• Job: Show every line of the listing below that contains the word "pagamenti".

• The records:
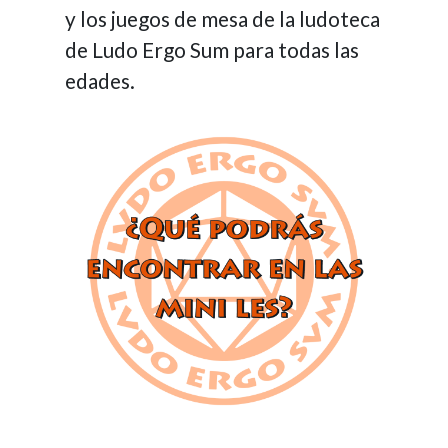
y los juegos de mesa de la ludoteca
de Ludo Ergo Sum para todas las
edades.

---

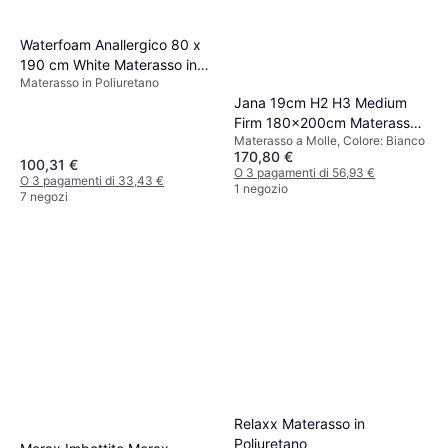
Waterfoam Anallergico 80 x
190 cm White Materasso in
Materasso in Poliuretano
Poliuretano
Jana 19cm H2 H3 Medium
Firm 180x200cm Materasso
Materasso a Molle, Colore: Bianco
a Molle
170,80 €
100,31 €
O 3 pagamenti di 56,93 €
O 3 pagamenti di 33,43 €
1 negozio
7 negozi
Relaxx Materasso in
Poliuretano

• Answer box:
O 3 pagamenti di 56,93 €
O 3 pagamenti di 33,43 €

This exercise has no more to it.